One thing we did in the 1990s which I now regret as a mistake was that we
ended up developing security protocols where the first priority was to
defeat government intercept rather than meet users needs.

Unlawful intercept is of course a very serious problem but it is not the
only problem our users face nor is it the necessarily the most serious
concern. Nor for that matter is targeted unlawful intercept the same
problem as mass surveillance.

One consequence of treating Louis Freeh's FBI as the principal threat was
that we ended up with a lot of security protocols that were perfectly
secure but almost nobody deployed and even fewer used. end to end security
is only good security when people use it.

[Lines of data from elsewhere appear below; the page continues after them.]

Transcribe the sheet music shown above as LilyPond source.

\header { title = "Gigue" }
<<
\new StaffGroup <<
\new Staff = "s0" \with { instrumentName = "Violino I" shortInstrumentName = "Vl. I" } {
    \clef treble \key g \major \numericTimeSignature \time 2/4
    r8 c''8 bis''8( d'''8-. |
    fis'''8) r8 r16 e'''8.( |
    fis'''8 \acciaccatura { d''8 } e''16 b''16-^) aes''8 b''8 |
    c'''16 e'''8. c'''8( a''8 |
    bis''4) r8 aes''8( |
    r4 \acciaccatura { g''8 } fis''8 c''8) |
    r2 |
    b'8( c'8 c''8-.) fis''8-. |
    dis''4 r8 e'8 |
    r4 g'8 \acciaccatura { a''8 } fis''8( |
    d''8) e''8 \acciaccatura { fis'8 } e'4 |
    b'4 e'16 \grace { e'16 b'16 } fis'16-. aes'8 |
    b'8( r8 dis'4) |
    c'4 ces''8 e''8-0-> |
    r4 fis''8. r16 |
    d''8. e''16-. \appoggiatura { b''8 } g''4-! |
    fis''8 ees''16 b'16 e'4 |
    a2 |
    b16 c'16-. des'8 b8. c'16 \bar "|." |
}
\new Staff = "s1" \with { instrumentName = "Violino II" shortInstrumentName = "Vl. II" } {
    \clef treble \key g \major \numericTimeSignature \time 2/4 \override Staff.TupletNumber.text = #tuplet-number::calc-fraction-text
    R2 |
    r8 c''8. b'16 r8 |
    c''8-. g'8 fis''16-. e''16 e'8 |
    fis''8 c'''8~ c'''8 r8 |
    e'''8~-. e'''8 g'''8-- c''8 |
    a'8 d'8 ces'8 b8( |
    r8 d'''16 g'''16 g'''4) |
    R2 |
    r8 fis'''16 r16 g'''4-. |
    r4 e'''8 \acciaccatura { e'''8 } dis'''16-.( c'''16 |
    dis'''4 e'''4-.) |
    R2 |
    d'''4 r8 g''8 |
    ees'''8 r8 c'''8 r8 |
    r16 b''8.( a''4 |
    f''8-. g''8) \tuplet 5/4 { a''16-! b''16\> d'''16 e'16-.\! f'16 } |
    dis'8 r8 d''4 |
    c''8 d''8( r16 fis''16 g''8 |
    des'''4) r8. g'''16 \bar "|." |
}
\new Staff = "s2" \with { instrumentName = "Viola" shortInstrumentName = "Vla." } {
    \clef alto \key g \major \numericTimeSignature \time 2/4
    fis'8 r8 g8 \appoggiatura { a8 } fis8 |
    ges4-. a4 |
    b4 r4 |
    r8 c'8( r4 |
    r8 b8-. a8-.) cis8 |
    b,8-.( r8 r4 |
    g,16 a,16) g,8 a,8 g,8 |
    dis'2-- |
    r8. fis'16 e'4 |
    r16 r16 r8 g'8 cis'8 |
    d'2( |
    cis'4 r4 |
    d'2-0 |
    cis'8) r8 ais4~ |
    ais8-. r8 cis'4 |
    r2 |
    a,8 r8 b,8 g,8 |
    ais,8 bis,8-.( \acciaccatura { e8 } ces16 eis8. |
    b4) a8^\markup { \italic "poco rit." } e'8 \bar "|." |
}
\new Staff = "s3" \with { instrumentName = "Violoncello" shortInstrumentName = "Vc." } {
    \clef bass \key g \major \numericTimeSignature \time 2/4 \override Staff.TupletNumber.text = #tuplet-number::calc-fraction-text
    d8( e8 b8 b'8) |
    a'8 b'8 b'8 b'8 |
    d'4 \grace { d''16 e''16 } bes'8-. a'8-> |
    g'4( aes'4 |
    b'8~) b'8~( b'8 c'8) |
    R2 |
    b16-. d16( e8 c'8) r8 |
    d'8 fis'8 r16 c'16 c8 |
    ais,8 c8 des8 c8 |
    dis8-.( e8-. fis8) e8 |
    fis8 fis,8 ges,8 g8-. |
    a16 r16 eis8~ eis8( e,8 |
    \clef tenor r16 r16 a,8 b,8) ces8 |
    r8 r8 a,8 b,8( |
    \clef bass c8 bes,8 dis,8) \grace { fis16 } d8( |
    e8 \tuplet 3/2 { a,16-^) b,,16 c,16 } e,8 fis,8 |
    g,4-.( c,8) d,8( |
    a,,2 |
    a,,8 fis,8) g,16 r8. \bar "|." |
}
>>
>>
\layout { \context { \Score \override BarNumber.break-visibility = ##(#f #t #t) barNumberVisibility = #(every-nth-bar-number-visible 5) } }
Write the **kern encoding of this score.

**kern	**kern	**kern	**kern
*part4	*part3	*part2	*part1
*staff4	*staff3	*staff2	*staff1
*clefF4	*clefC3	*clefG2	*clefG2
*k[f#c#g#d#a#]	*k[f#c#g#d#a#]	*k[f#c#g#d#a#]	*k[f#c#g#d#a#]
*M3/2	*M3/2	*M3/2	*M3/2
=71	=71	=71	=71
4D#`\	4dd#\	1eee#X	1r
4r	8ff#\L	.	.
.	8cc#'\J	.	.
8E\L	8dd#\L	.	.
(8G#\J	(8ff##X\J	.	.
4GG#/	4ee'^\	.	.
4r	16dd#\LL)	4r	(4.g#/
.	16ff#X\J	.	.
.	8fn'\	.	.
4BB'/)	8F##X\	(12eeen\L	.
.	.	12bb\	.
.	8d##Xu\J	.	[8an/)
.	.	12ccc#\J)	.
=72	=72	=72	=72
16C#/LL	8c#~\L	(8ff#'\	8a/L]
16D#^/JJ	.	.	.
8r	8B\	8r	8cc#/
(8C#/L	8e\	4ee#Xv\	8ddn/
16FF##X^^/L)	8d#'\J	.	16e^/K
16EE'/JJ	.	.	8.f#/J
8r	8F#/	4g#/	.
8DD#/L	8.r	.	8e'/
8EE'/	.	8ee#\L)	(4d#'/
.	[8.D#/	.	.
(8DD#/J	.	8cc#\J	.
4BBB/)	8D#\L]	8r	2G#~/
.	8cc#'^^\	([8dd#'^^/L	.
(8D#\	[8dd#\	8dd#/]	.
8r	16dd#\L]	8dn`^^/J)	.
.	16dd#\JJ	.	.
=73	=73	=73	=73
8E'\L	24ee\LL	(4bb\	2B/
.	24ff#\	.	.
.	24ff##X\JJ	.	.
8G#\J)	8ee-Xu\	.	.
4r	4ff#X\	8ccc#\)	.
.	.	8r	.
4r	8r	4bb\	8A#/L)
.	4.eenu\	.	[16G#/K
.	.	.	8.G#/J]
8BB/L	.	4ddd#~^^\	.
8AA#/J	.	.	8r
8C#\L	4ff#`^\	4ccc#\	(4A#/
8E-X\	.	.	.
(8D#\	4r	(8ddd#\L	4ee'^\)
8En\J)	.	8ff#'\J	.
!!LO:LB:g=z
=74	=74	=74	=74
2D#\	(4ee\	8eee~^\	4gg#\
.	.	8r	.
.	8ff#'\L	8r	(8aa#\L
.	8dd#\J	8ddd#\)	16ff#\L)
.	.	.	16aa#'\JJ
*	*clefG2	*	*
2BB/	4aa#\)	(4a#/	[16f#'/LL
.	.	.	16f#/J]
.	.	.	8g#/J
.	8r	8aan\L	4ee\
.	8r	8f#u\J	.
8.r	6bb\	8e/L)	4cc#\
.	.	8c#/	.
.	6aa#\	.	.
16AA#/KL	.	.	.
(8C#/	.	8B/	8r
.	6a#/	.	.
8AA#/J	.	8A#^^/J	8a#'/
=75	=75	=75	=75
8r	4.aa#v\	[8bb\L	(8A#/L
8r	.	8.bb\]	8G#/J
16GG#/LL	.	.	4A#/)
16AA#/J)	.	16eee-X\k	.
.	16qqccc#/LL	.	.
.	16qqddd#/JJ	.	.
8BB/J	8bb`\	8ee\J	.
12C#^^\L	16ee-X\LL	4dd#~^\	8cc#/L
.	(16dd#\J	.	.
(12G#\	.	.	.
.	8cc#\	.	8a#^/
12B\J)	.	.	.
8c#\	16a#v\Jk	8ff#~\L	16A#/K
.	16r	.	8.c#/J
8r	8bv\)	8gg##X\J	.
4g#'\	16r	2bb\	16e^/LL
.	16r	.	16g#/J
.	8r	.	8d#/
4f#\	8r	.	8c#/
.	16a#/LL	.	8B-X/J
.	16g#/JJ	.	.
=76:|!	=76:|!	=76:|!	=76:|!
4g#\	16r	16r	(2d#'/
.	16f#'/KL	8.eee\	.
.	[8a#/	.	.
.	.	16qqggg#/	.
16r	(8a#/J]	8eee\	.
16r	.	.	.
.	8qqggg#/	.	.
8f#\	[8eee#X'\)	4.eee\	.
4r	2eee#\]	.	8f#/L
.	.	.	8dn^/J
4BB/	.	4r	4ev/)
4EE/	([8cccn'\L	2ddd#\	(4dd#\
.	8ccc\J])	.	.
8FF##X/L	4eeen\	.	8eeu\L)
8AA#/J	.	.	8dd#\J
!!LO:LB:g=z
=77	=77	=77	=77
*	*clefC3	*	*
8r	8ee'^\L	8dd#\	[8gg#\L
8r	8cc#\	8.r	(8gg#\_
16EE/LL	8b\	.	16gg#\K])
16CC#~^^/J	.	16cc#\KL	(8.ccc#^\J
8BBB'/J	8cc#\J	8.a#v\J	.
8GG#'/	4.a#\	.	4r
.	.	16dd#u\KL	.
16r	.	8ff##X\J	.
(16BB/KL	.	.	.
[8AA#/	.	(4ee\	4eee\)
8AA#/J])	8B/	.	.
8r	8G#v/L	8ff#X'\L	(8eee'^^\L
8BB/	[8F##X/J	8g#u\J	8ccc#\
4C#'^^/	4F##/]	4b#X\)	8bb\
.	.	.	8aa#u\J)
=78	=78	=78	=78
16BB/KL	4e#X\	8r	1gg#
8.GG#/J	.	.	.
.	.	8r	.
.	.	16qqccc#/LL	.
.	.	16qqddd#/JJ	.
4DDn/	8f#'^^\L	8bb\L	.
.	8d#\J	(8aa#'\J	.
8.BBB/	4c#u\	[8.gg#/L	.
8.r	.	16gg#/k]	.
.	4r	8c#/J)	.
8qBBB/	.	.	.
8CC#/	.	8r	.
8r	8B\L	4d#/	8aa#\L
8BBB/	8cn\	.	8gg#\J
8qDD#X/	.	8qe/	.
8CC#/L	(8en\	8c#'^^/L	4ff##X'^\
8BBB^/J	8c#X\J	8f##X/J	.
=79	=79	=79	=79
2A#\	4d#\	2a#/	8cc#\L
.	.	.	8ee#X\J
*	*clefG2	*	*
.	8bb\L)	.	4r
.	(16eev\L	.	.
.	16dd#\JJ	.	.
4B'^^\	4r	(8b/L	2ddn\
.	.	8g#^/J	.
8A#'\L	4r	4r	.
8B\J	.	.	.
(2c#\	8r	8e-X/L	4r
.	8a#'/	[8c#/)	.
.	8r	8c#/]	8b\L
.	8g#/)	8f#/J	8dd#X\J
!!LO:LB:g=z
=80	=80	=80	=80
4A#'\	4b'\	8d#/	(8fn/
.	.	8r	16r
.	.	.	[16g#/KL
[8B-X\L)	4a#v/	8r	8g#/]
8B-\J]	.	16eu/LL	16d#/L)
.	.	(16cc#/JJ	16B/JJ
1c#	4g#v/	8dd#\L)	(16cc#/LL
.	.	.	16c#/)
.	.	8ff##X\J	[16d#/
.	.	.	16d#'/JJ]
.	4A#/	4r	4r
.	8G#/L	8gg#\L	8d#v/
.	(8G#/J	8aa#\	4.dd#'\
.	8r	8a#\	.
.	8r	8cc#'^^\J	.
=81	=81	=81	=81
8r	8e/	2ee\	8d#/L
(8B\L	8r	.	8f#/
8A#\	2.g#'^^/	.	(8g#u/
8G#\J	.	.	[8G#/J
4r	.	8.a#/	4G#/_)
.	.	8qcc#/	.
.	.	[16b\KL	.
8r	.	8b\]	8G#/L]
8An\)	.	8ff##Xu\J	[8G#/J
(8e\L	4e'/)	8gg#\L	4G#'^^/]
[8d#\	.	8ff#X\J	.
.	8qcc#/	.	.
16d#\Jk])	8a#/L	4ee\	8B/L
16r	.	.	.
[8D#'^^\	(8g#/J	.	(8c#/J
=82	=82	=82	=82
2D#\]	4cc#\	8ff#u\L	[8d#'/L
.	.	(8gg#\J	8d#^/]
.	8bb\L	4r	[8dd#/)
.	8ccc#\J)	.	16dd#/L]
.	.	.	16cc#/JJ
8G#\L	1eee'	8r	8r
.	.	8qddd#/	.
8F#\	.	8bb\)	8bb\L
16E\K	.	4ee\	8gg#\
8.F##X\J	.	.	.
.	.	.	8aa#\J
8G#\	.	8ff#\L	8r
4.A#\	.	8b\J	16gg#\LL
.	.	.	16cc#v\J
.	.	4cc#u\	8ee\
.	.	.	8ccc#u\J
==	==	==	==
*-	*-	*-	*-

Right now I am working on technology that makes end-to-end security
practical and usable. Using off the shelf mail applications with the
Mathematical Mesh is actually easier than using them without. But there are
some features I have added to meet real end user needs that we would never
have considered in the 1990s. In particular a key backup and recovery
option that is turned on by default.

Why do real users need key recovery? Well without the ability to recover a
lost key, a protocol that encrypts stored data becomes worse than
ransomware. There isn't even the option of paying a criminal to get your
data back.

Another mistake we made was to consider end to end security to be the
be-all and end-all of security. I like end to end security. The Mesh is
designed as an untrusted cloud precisely because I consider end-to-end
security important. The Mesh cannot be breached because none of the data
stored in the Mesh is confidential. The only places confidential data is
not encrypted is at the endpoints.

But end to end security has serious costs. You can't have end to end
security without a key infrastructure. And until the Mesh there hasn't
really been a key infrastructure that was designed for use by non-expert
users. And end to end security isn't the 'best' security, it is only one
form of security. End to end doesn't provide protection against metadata or
traffic analysis. The Mesh has end-to-end and transport layer security. The
most critical operations even have a third layer of encryption. And I can
give a security rationale for each.

Another critical security technology that we managed to allow ourselves to
be persuaded was 'evil' is trustworthy computing. As a result the WebPKI
and code signing infrastructures use private keys that are stored on the
machine itself, in many cases in plaintext but with security through
obscurity at best. But we have the technology that would allow us to bind
those private keys to servers in such a way that they can be used but not
extracted without physical access to the machine itself and a significant
degree of technical effort.

So lets make sure we don't make the same mistake this time round. Transport
layer security and key escrow have security liabilities as well as
benefits. Trustworthy computing is a tool that we can and should be using
to make our users secure.


What is popular and commonly agreed in computing isn't always the right
thing. Security is allowing our users to control risk, not defeating the
political objectives of Louis Freeh or the RIAA.